---------- Text under study

Re: Task partitioning using Airflow

Posted by Ashish Rawat <as...@myntra.com>.
Yes, I believe they are used for splitting a bigger DAG into smaller DAGs, for clarity and reusability. In our use case, we need to split/replicate a specific task into multiple tasks, based on the different values of a key, essentially data partitioning and processing.

--
Regards,
Ashish



> On 09-Aug-2017, at 10:49 PM, Van Klaveren, Brian N. <bv...@slac.stanford.edu> wrote:
> 
> Have you looked into subdags?
> 
> Brian
> 
> 
>> On Aug 9, 2017, at 10:16 AM, Ashish Rawat <as...@myntra.com> wrote:
>> 
>> Thanks George. Our use case also periodic scheduling (daily), as well as task dependencies, so we chose Airflow for this use case. However, some of the tasks in a DAG have now become too big to execute over one node, we want to split them into multiple task to reduce execution time. Would you recommend firing parts of an Airflow DAG in another framework?

--------------------

• _Questions to answer_:
A - Name every person mentioned in the email thread about splitting Airflow tasks.
B - Extend the email thread about splitting Airflow tasks, starting right after its final question.

---------- Data for analysis

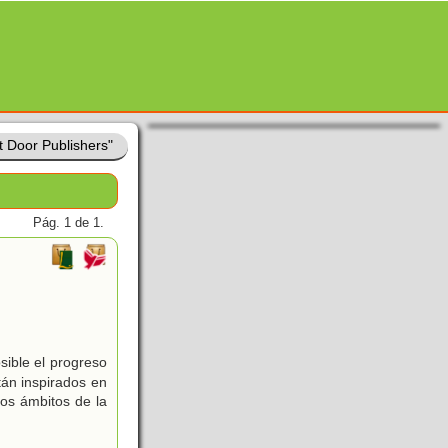
t Door Publishers"
Pág. 1 de 1.
sible el progreso
tán inspirados en
sos ámbitos de la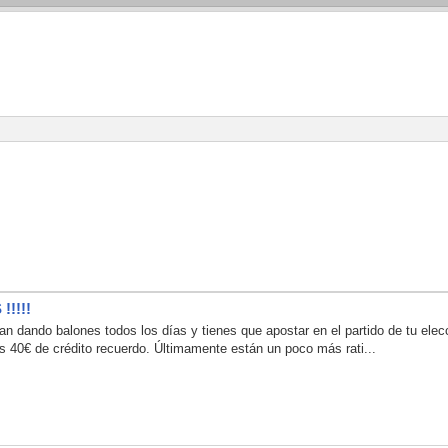
!!!!
van dando balones todos los días y tienes que apostar en el partido de tu el
 40€ de crédito recuerdo. Últimamente están un poco más rati...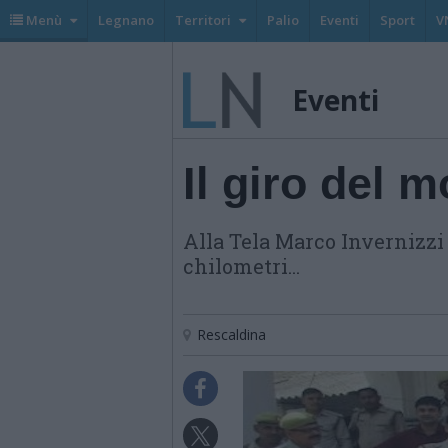
Menù
Legnano
Territori
Palio
Eventi
Sport
V
Eventi
Il giro del m
Alla Tela Marco Invernizzi
chilometri...
Rescaldina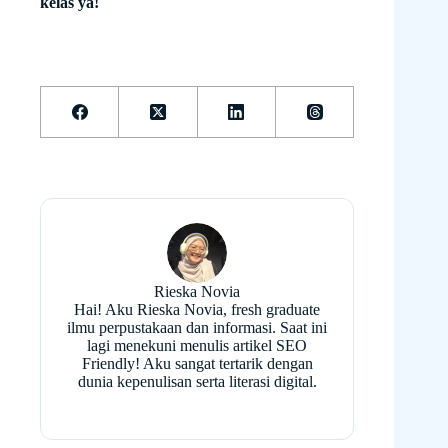
kelas ya!
Rieska Novia
Hai! Aku Rieska Novia, fresh graduate
ilmu perpustakaan dan informasi. Saat ini
lagi menekuni menulis artikel SEO
Friendly! Aku sangat tertarik dengan
dunia kepenulisan serta literasi digital.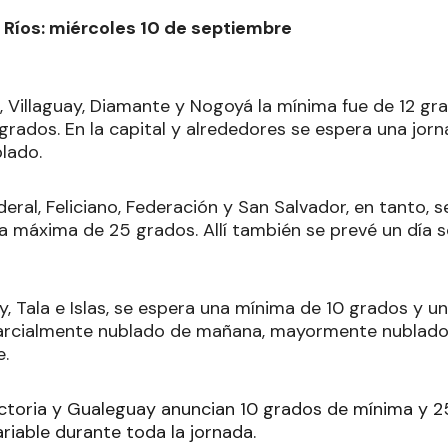
 Ríos: miércoles 10 de septiembre
z, Villaguay, Diamante y Nogoyá la mínima fue de 12 gr
grados. En la capital y alrededores se espera una jorn
lado.
eral, Feliciano, Federación y San Salvador, en tanto,
a máxima de 25 grados. Allí también se prevé un día 
y, Tala e Islas, se espera una mínima de 10 grados y 
parcialmente nublado de mañana, mayormente nublado 
e.
ictoria y Gualeguay anuncian 10 grados de mínima y 
riable durante toda la jornada.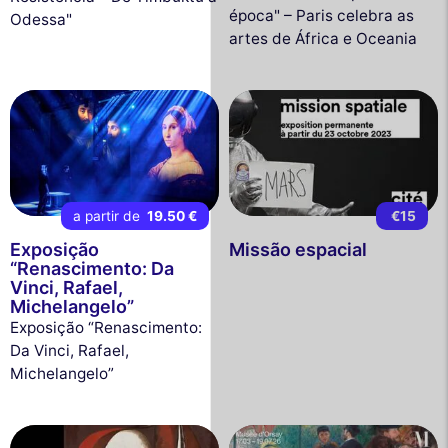
época" – Paris celebra as
Odessa"
artes de África e Oceania
a partir de
19.50 €
€15
Exposição
Missão espacial
“Renascimento: Da
Vinci, Rafael,
Michelangelo”
Exposição “Renascimento:
Da Vinci, Rafael,
Michelangelo”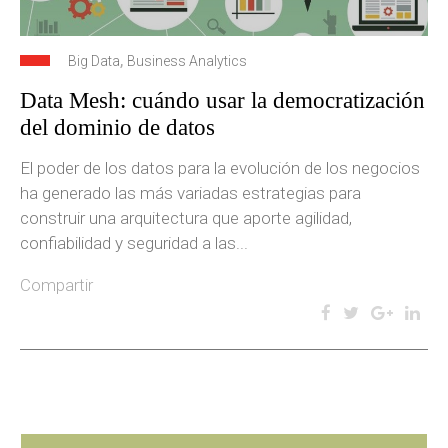
,
Big Data
Business Analytics
Data Mesh: cuándo usar la democratización
del dominio de datos
El poder de los datos para la evolución de los negocios
ha generado las más variadas estrategias para
construir una arquitectura que aporte agilidad,
confiabilidad y seguridad a las...
Compartir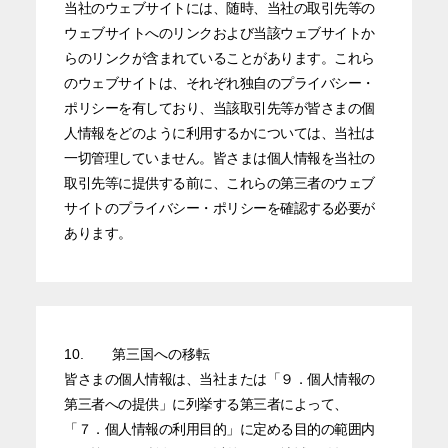
当社のウェブサイトには、随時、当社の取引先等の
ウェブサイトへのリンクおよび当該ウェブサイトか
らのリンクが含まれていることがあります。これら
のウェブサイトは、それぞれ独自のプライバシー・
ポリシーを有しており、当該取引先等が皆さまの個
人情報をどのように利用するかについては、当社は
一切管理していません。皆さまは個人情報を当社の
取引先等に提供する前に、これらの第三者のウェブ
サイトのプライバシー・ポリシーを確認する必要が
あります。
10.
第三国への移転
皆さまの個人情報は、当社または「９．個人情報の
第三者への提供」に列挙する第三者によって、
「７．個人情報の利用目的」に定める目的の範囲内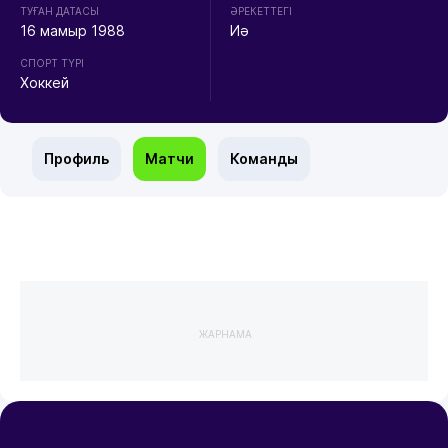
ТУҒАН ДАТАСЫ
ӘРЕКЕТТЕГІ
16 мамыр 1988
Иә
СПОРТ ТҮРІ
Хоккей
Профиль
Матчи
Команды
ЖАРНАМА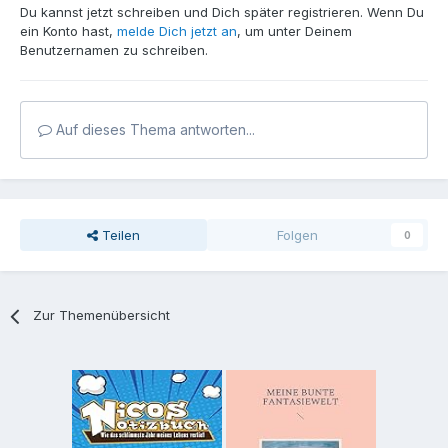
Du kannst jetzt schreiben und Dich später registrieren. Wenn Du
ein Konto hast,
melde Dich jetzt an
, um unter Deinem
Benutzernamen zu schreiben.
Auf dieses Thema antworten...
Teilen
Folgen
0
Zur Themenübersicht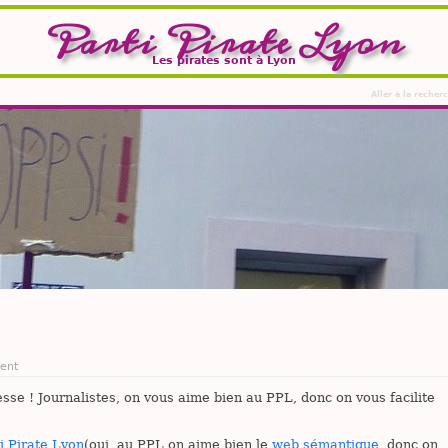
Parti Pirate Lyon
Les pirates sont à Lyon
Aller à la recher
ent
sse ! Journalistes, on vous aime bien au PPL, donc on vous facilite
ti Pirate Lyon
(oui, au PPL on aime bien le
web sémantique
, donc on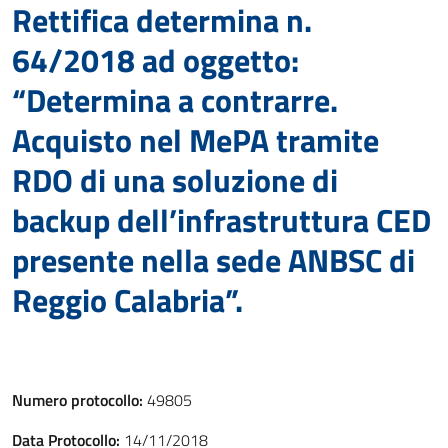
Rettifica determina n.
64/2018 ad oggetto:
“Determina a contrarre.
Acquisto nel MePA tramite
RDO di una soluzione di
backup dell’infrastruttura CED
presente nella sede ANBSC di
Reggio Calabria”.
Numero protocollo:
49805
Data Protocollo:
14/11/2018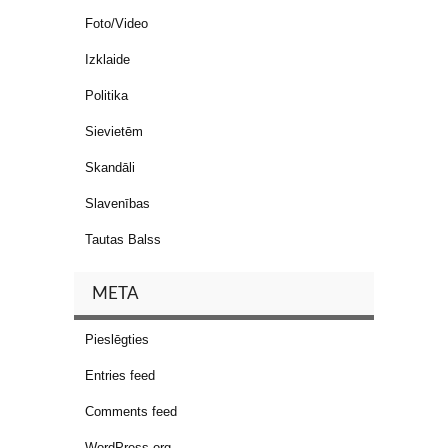
Foto/Video
Izklaide
Politika
Sievietēm
Skandāli
Slavenības
Tautas Balss
META
Pieslēgties
Entries feed
Comments feed
WordPress.org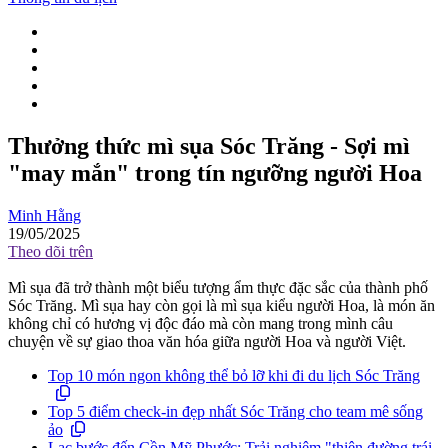
Thưởng thức mì sụa Sóc Trăng - Sợi mì
"may mắn" trong tín ngưỡng người Hoa
Minh Hằng
19/05/2025
Theo dõi trên
Mì sụa đã trở thành một biểu tượng ẩm thực đặc sắc của thành phố
Sóc Trăng. Mì sụa hay còn gọi là mì sụa kiểu người Hoa, là món ăn
không chỉ có hương vị độc đáo mà còn mang trong mình câu
chuyện về sự giao thoa văn hóa giữa người Hoa và người Việt.
Top 10 món ngon không thể bỏ lỡ khi đi du lịch Sóc Trăng
Top 5 điểm check-in đẹp nhất Sóc Trăng cho team mê sống
ảo
Lạc bước đến Cồn Mỹ Phước: Trải nghiệm "thiên đường trái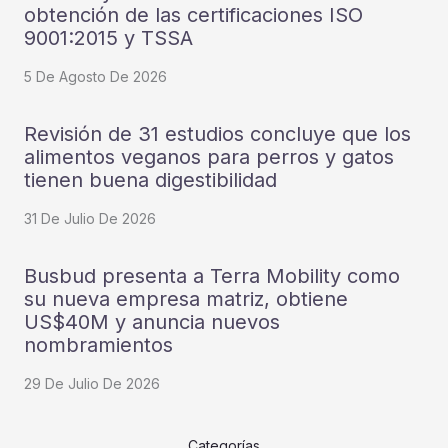
obtención de las certificaciones ISO
9001:2015 y TSSA
5 De Agosto De 2026
Revisión de 31 estudios concluye que los
alimentos veganos para perros y gatos
tienen buena digestibilidad
31 De Julio De 2026
Busbud presenta a Terra Mobility como
su nueva empresa matriz, obtiene
US$40M y anuncia nuevos
nombramientos
29 De Julio De 2026
Categorías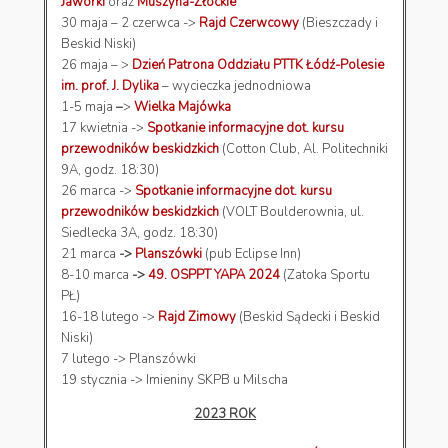
Jaworki
oraz
Muszyna-Złockie
30 maja – 2 czerwca ->
Rajd Czerwcowy
(Bieszczady i
Beskid Niski)
26 maja – >
Dzień Patrona Oddziału PTTK Łódź-Polesie
im. prof. J. Dylika
– wycieczka jednodniowa
1-5 maja
–
>
Wielka Majówka
17 kwietnia ->
Spotkanie informacyjne dot. kursu
przewodników beskidzkich
(Cotton Club, Al. Politechniki
9A, godz. 18:30)
26 marca ->
Spotkanie informacyjne dot. kursu
przewodników beskidzkich
(VOLT Boulderownia, ul.
Siedlecka 3A, godz. 18:30)
21 marca
->
Planszówki
(pub Eclipse Inn)
8-10 marca
->
49. OSPPT YAPA 2024
(Zatoka Sportu
PŁ)
16-18 lutego ->
Rajd Zimowy
(Beskid Sądecki i Beskid
Niski)
7 lutego -> Planszówki
19 stycznia -> Imieniny SKPB u Milscha
2023 ROK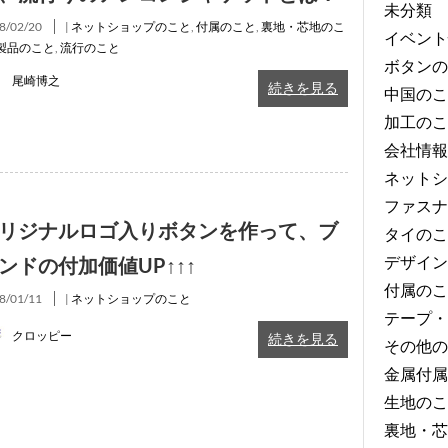
未分類
8/02/20
|
ネットショップのこと
,
付属のこと
,
裏地・芯地のこ
イベント
製品のこと
,
流行のこと
ボタンの
尾崎博之
続きを見る
中国のこ
加工のこ
会社情報
ネットシ
ファスナ
リジナルロゴ入りボタンを 作って、ブ
タイのこ
デザイン
ンドの付加価値UP↑↑↑
付属のこ
8/01/11
|
ネットショップのこと
テープ・
クロッピー
続きを見る
その他の
金属付属
生地のこ
裏地・芯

--------------------

• _Responses by item number_:
A -
- Ashish Rawat
- Brian N. Van Klaveren
- George

B -
>> 
>> --
>> Regards,
>> Ashish
>> 
>> 
>> 
>>> On 09-Aug-2017, at 10:40 PM, George Leslie-Waksman <ge...@cloverhealth.com.INVALID> wrote:
>>> 
>>> Airflow is best for situations where you want to run different tasks that
>>> depend on each other or process data that arrives over time. If your goal
>>> is to take a large dataset, split it up, and process chunks of it, there
>>> are probably other tools better suited to your purpose.
>>> 
>>> Off the top of my head, you might consider Dask:
>>> https://dask.pydata.org/en/latest/ or directly using Celery:
>>> http://www.celeryproject.org/
>>> 
>>> --George
>>> 
>>> On Wed, Aug 9, 2017 at 9:52 AM Ashish Rawat <as...@myntra.com> wrote:
>>> 
>>>> Hi - Can anyone please provide some pointers for this use case over
>>>> Airflow?
>>>> 
>>>> --
>>>> Regards,
>>>> Ashish
>>>> 
>>>> 
>>>> 
>>>>> On 03-Aug-2017, at 9:13 PM, Ashish Rawat <as...@myntra.com>
>>>> wrote:
>>>>> 
>>>>> Hi,
>>>>> 
>>>>> We have a use case where we are running some R/Python based data science
>>>> models, which execute over a single node. The execution time of the models
>>>> is constantly increasing and we are now planning to split the model
>>>> training by a partition key and distribute the workload over multiple
>>>> machines.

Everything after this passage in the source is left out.